What you need to do: How many lines in the data below have the string "Answer"? Reply with the number alone.

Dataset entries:
□ □ □ □ □ □ □

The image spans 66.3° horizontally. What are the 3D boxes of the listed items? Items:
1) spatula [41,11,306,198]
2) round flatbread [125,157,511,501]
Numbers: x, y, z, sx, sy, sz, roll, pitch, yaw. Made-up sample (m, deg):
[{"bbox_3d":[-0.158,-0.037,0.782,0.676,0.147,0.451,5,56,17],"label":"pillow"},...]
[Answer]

□ □ □ □ □ □ □

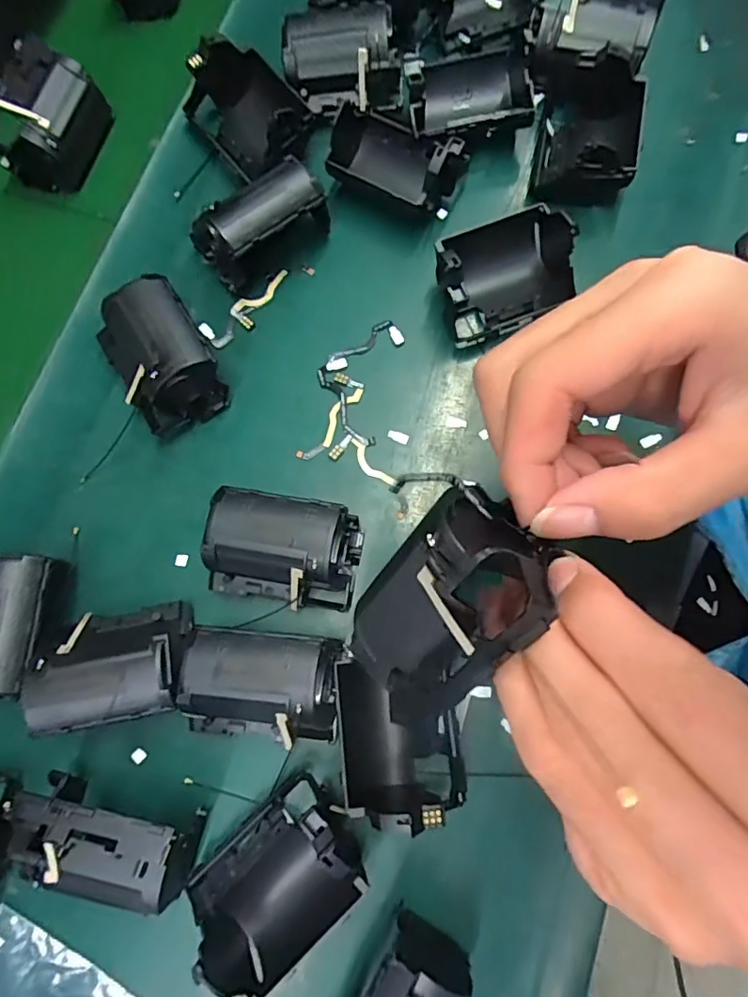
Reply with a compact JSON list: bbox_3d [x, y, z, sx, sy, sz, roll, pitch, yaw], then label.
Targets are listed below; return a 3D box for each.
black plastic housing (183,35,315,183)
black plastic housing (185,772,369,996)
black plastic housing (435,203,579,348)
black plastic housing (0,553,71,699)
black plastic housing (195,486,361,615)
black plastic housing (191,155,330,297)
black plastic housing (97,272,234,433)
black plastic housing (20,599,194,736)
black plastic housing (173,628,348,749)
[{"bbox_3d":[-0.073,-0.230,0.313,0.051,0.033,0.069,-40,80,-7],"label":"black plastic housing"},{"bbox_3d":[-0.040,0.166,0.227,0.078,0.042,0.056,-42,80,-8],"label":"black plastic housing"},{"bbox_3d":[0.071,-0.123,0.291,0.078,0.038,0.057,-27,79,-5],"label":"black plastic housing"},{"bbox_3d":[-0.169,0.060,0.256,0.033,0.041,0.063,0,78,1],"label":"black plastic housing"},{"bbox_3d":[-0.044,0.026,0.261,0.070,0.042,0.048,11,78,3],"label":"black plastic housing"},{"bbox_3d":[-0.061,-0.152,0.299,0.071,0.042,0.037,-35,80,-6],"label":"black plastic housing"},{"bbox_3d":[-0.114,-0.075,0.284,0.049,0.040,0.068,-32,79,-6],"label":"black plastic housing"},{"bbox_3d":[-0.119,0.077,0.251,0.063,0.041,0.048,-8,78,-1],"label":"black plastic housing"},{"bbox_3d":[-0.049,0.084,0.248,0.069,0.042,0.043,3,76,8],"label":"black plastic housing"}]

□ □ □ □ □ □ □

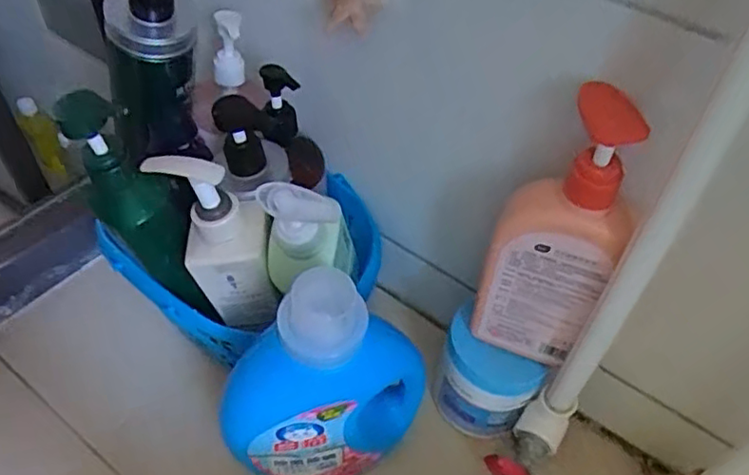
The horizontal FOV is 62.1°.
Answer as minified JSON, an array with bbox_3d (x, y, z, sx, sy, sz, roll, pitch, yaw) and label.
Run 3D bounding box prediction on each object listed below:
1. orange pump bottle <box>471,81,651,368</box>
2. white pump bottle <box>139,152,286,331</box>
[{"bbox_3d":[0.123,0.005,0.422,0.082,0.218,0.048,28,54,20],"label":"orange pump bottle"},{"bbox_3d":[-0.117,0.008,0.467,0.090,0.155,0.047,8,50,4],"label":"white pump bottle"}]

□ □ □ □ □ □ □

Solved problem: 2